= DNS blocking =

Restriction on accessing an online resource

Domain Name System blocking, or DNS blocking / filtering, is a strategy for making it difficult for users to locate specific domains or websites on the Internet. It was first introduced in 1997 as a means to block spam email from known malicious IP addresses.

DNS blocking can also be applied for outgoing requests as well. Instead of returning the valid IP address of a requested site (for example, instead of 198.35.26.96 being returned by the DNS when "www.wikipedia.org" is entered into a browser, if this IP were on a block list, the DNS might reply that the domain is unknown or with a different IP address that directs to a site with a page stating that the requested domain is not permitted). The latter case where the user is redirected to another destination would be considered DNS Spoofing, otherwise known as "DNS Poisoning". DNS blocking can be applied to individual domain names or all their sub domains.

Another form of content blocking is IP address blocking, where servers IP address, or entire blocks of IP addresses are blocked for multiple reasons.

Some public DNS Resolvers, like Quad9 and CleanBrowsing, offer filters as part of their DNS. Quad9, for example, blocks access to known phishing and malicious domains. CleanBrowsing filters out adult content in their effort to protect kids online.
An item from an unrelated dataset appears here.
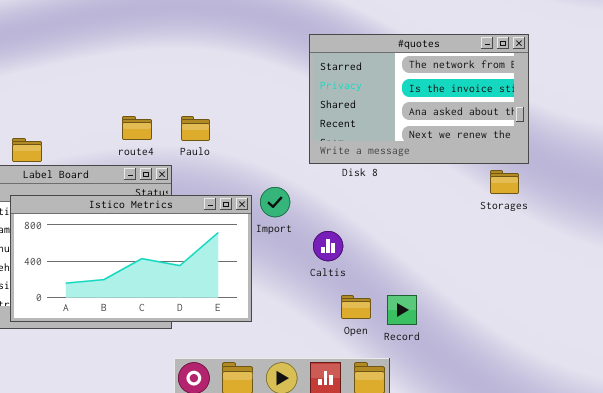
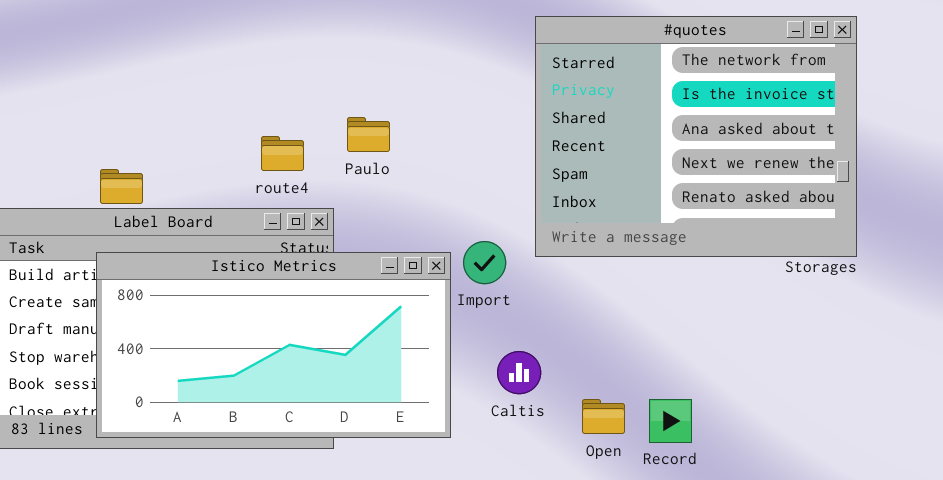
#quotes: [309,34,529,164] -> [535,16,857,257], resized
Paulo: [181,116,210,141] -> [347,117,390,152], moved
Caltis: [313,231,343,261] -> [497,351,541,394], moved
== Proposed United States legislation ==
In addition to its technical impact, DNS blocking also has many social and political implications. Free speech and due process are key concerns regarding DNS blocking, particularly in the United States. DNS blocking was proposed to be mandated by the Stop Online Piracy Act (SOPA) and the PROTECT IP Act (PIPA). It is a technique that essentially breaks the fundamental architecture of the internet. The goal for its use as intended by SOPA and PIPA is to prevent users from intentionally or unintentionally accessing web sites and web services that are known to host copyrighted material without authorization.
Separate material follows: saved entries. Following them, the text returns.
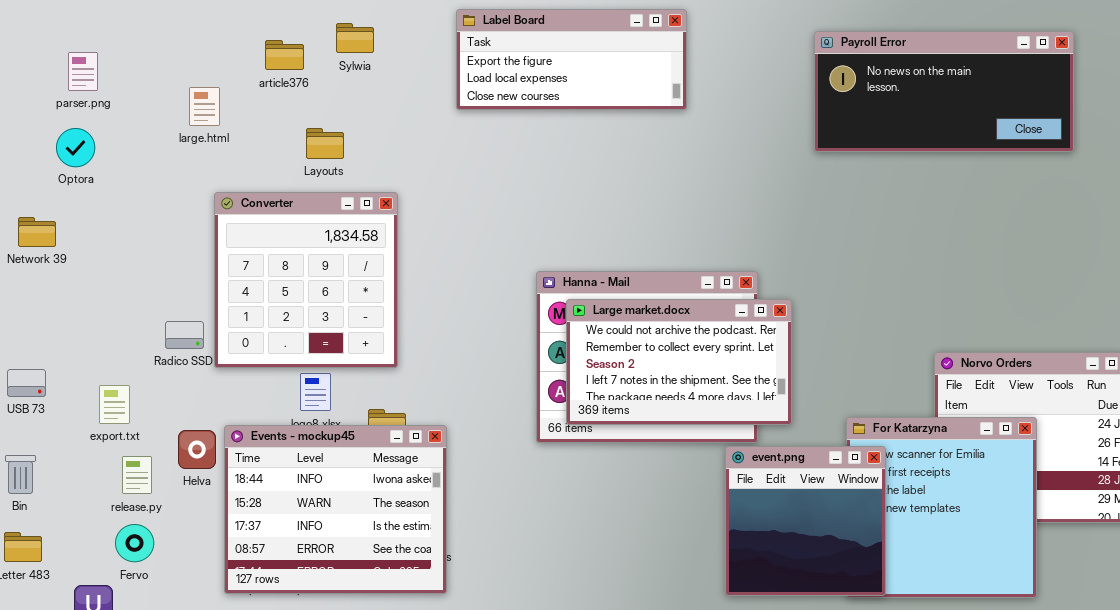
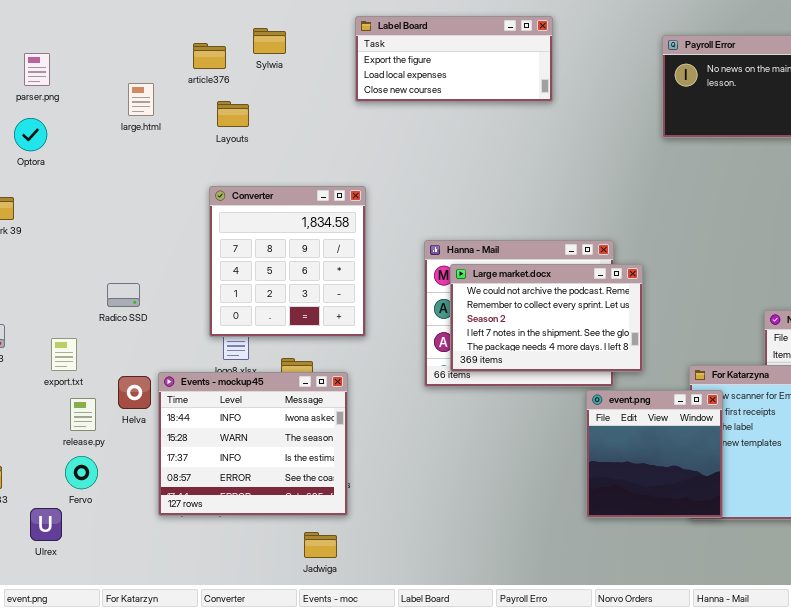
Layouts: [306,128,344,159] -> [217,101,249,127], moved
Converter: [214,192,398,368] -> [209,186,366,337], moved

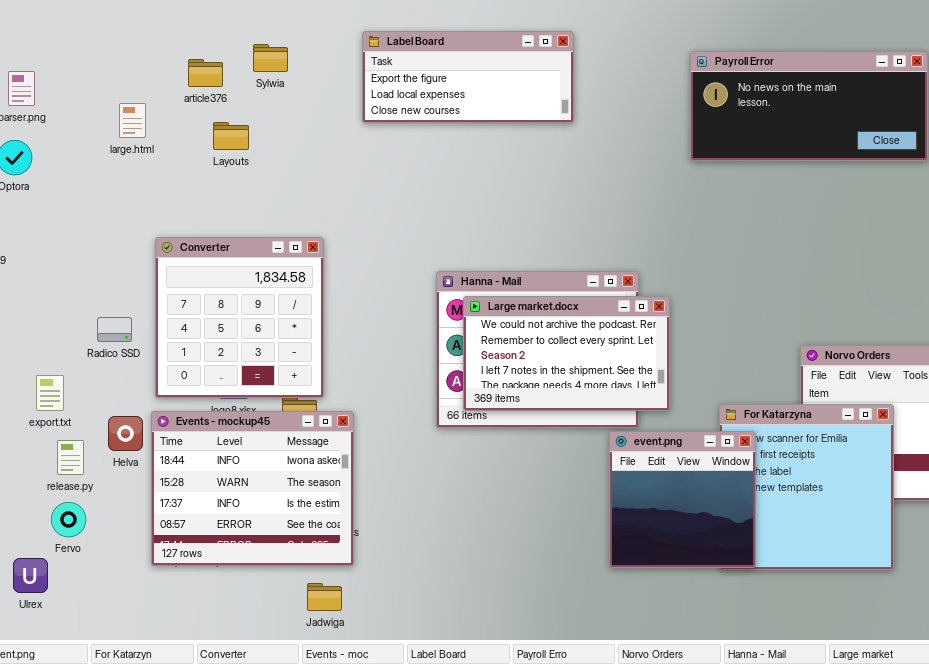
Converter: [209,186,366,337] -> [155,237,324,398], moved

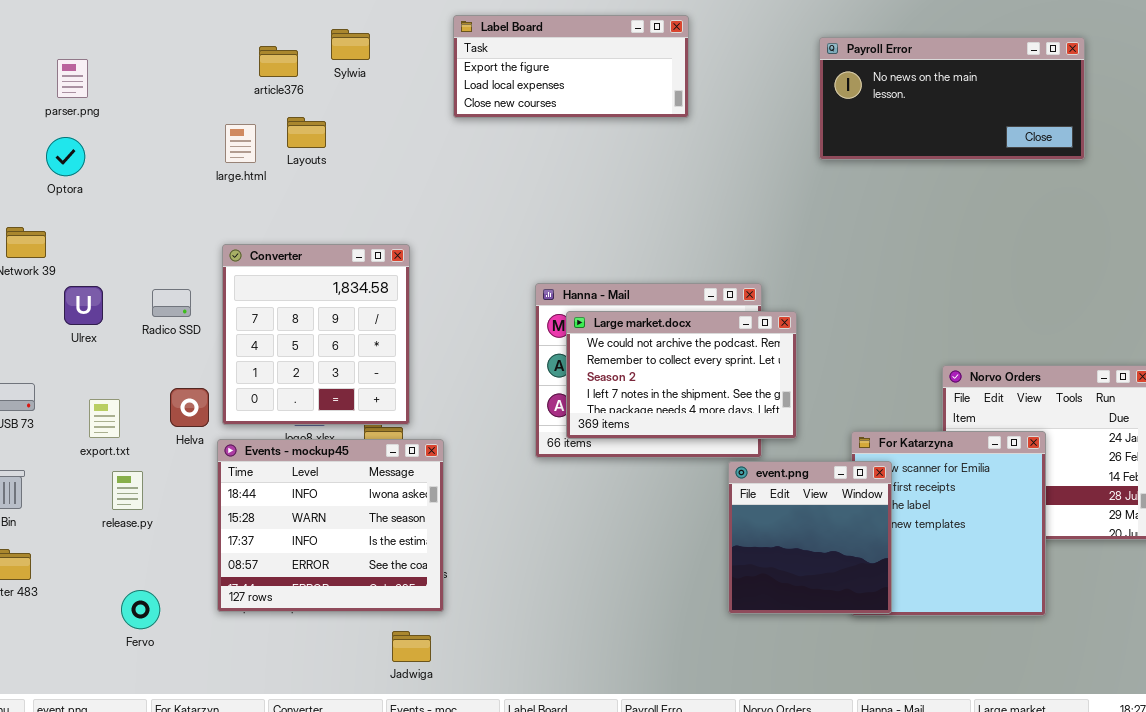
large.html: [119,103,146,138] -> [225,124,256,163], moved
Radico SSD: [97,317,132,342] -> [152,289,191,317], moved
Helva: [108,416,143,451] -> [170,388,209,427], moved
Fervo: [51,502,86,537] -> [121,590,160,629], moved
Ulrex: [13,558,48,593] -> [64,286,103,325], moved

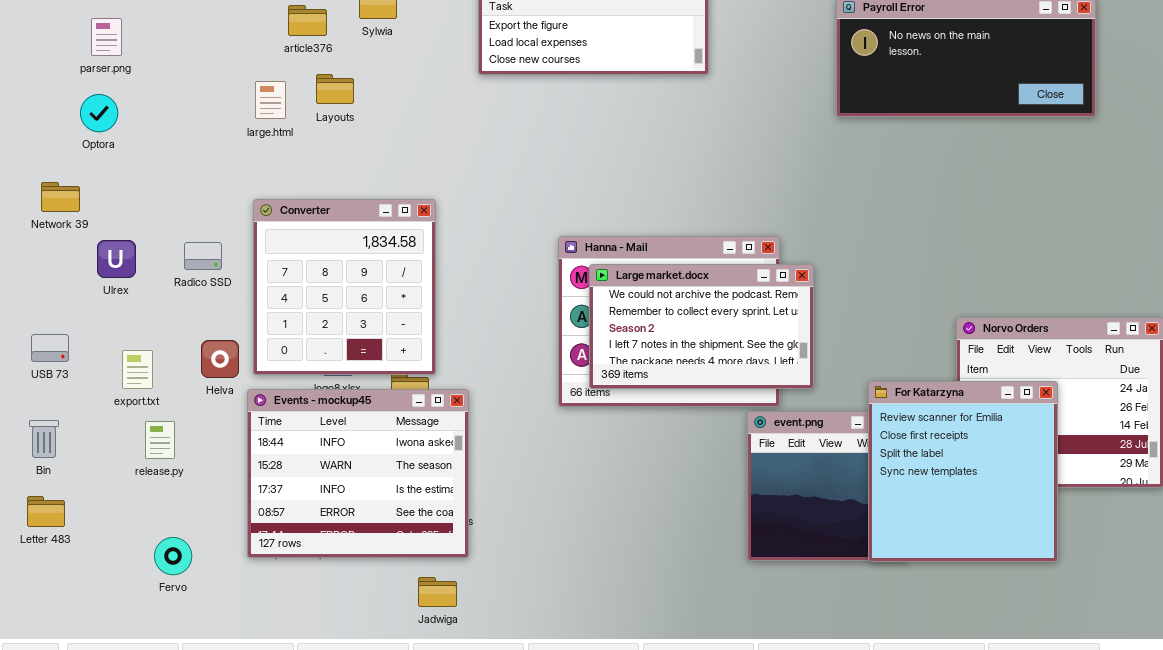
For Katarzyna: [851,431,1046,616] -> [868,381,1058,562], raised

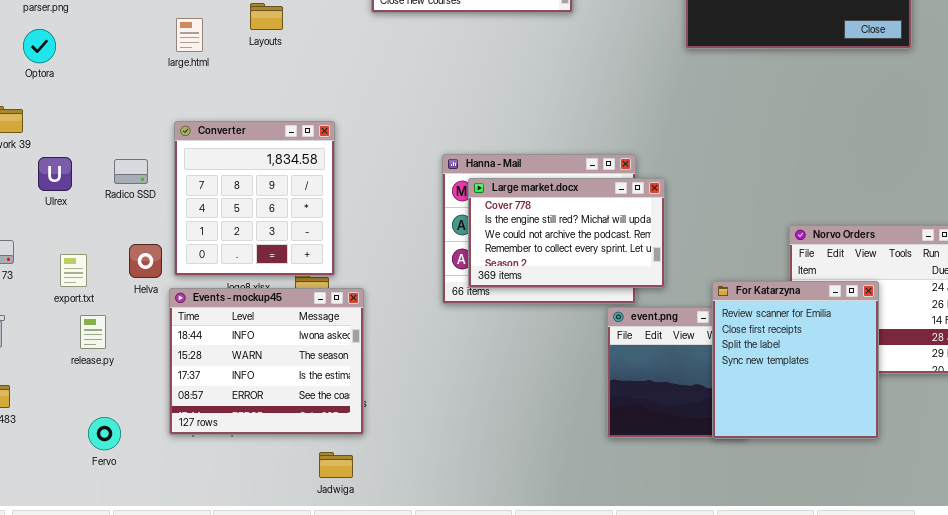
Layouts: [316,74,354,104] -> [250,3,283,30], moved
Large market.docx: [589,264,814,389] -> [468,178,665,288], scrolled up 2 rows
According to an article in Network World magazine, "Just about universally, the people responsible for the technical development and operation of the Internet have said that the DNS-blocking proposals would break vital Internet technology while at the same time being entirely ineffectual against people who are serious about violating copyright laws and largely ineffectual against those who do so casually." They go on to claim that politicians who support this type of legislation are motivated by pressure from lobbyists and donors to their campaigns. These lobbyists and donors are often affiliated with special interest groups such as the MPAA and RIAA.

== Criticism==
Google's chairman, Eric Schmidt, is quoted saying "I would be very, very careful if I were a government about arbitrarily [implementing] simple solutions to complex problems" in reference to DNS blocking and the PIPA bill. Experts claim that users could get around DNS blocking by using foreign search engines and foreign DNS servers. In fact, within two months of the legislation being introduced there were browser plug-ins released that enable users to resolve blocked domains.

Numerous industry experts have concerns regarding the effect of DNS blocking on the security of the Internet. A former Bush administration Department of Homeland Security policy director claimed that altering the Domain Name System "would do great damage to internet security."